The translation happens in extract_df in client.py:

if backend == "openai":
    call_args = {"response_format": schema_dict}   # pass through unchanged
else:
    # Anthropic uses the inner schema as a tool's input_schema.
    if schema_dict.get("type") == "json_schema" and "json_schema" in schema_dict:
        input_schema = schema_dict["json_schema"]["schema"]   # unwrap
    else:
        input_schema = schema_dict   # already the inner schema
    call_args = {"input_schema": input_schema}

For OpenAI, the full wrapper dict is passed directly as response_format. For Anthropic, the library unwraps the inner schema and passes it as the input_schema of a forced tool_use tool named extract_results. The model is required to call that tool (via tool_choice={"type": "tool", "name": "extract_results"}), so the response always contains a tool_use block.

Provider differences in prompt caching¶

Repeated calls with the same long system prompt benefit from caching at the provider level.

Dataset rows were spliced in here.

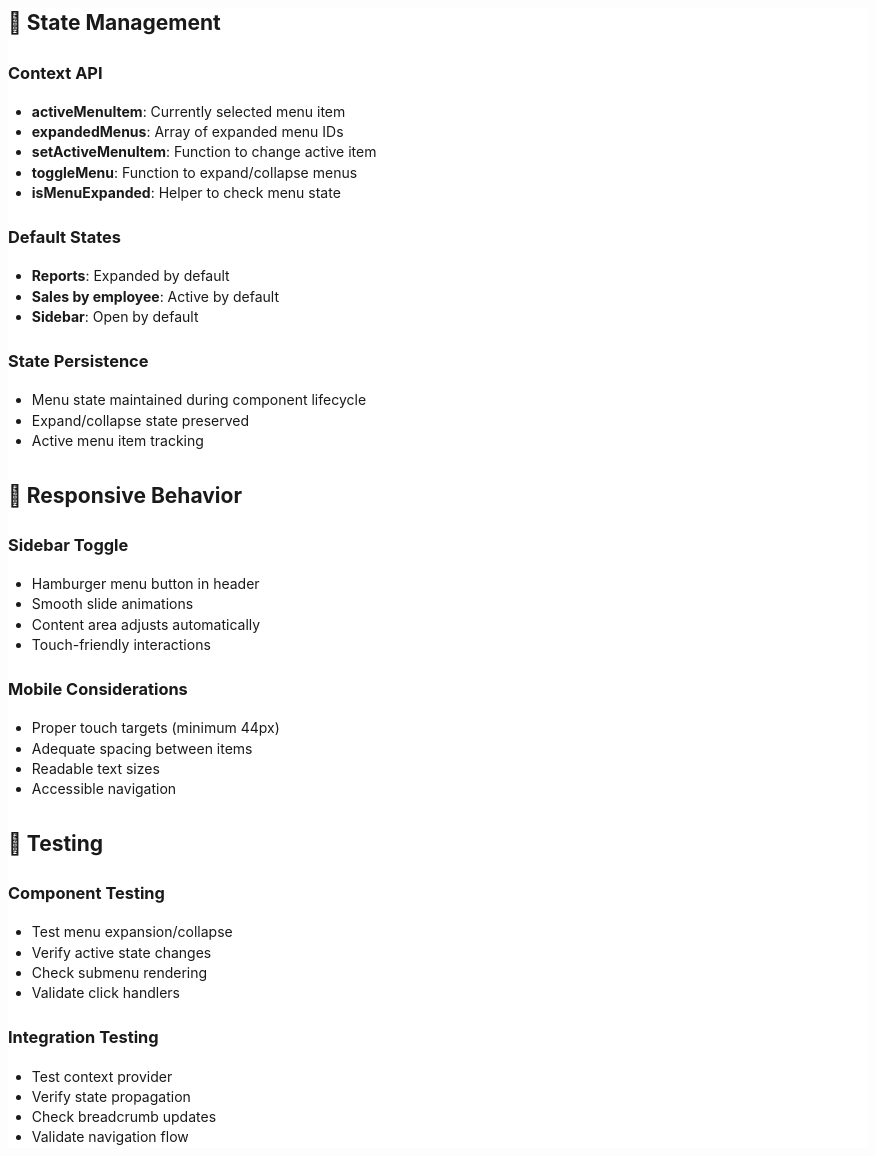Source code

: ## 🔄 **State Management**

### **Context API**
- **activeMenuItem**: Currently selected menu item
- **expandedMenus**: Array of expanded menu IDs
- **setActiveMenuItem**: Function to change active item
- **toggleMenu**: Function to expand/collapse menus
- **isMenuExpanded**: Helper to check menu state

### **Default States**
- **Reports**: Expanded by default
- **Sales by employee**: Active by default
- **Sidebar**: Open by default

### **State Persistence**
- Menu state maintained during component lifecycle
- Expand/collapse state preserved
- Active menu item tracking

## 📱 **Responsive Behavior**

### **Sidebar Toggle**
- Hamburger menu button in header
- Smooth slide animations
- Content area adjusts automatically
- Touch-friendly interactions

### **Mobile Considerations**
- Proper touch targets (minimum 44px)
- Adequate spacing between items
- Readable text sizes
- Accessible navigation

## 🧪 **Testing**

### **Component Testing**
- Test menu expansion/collapse
- Verify active state changes
- Check submenu rendering
- Validate click handlers

### **Integration Testing**
- Test context provider
- Verify state propagation
- Check breadcrumb updates
- Validate navigation flow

The mechanics differ:

OpenAI: caches automatically for prompts of 1,024 or more tokens. No extra code needed. Cached tokens are billed at a reduced rate.

Anthropic: caching is explicit. The library sets cache_control={"type": "ephemeral"} on the system block in every call to _call_anthropic:

system_block = [
    {"type": "text", "text": system_prompt, "cache_control": {"type": "ephemeral"}}
]

This happens automatically. You do not need to configure anything. The same block is used in AnthropicBatchExtractor.create_batch_requests for batch jobs.

Practical consequence for chunk size: with Anthropic caching, the system prompt is billed at full price only on the first chunk that establishes the cache. Subsequent chunks pay the cached token rate. Larger chunk_size means fewer chunks, but the system prompt cost per call is the same (just the user message scales). The cache hit rate is high regardless of chunk size, as long as the prompt stays constant across the run.

Tips for prompt writing in this framework¶

Always ask for all_results. Every response parser in the library (_call_openai, _call_anthropic, retrieve_results_as_dataframe) looks for all_results first, then falls back to results. Use all_results in your prompt to stay on the happy path:

Return a JSON object with key "all_results" whose value is a list of objects, one per input row.

For Anthropic without a schema, be explicit about the format. When schema=None, Anthropic returns free-form text. The library strips `` fences and finds the outermost{}`, but it cannot fix a response that is not JSON at all. Add this line to the prompt:

Respond with ONLY a JSON object, no preamble, no markdown fences.

Include input_id: Copy verbatim. This is critical. The library matches result rows back to input rows by input_id. If the model rephrases or omits the ID, the row will be lost. Instruct the model explicitly to copy it unchanged.

Keep examples brief. A few-shot example in the system prompt is billed on every chunk. At 20 max workers and 5 rows per chunk, a 500-token example adds 10,000 tokens per 100 rows. Use examples only when zero-shot performance is genuinely poor.

Describe the fields before the format. The model follows field-by-field instructions more reliably than a raw schema listing. The example prompt above lists each field with a number and a description before stating the final JSON format. This pattern works better than starting with the JSON shape.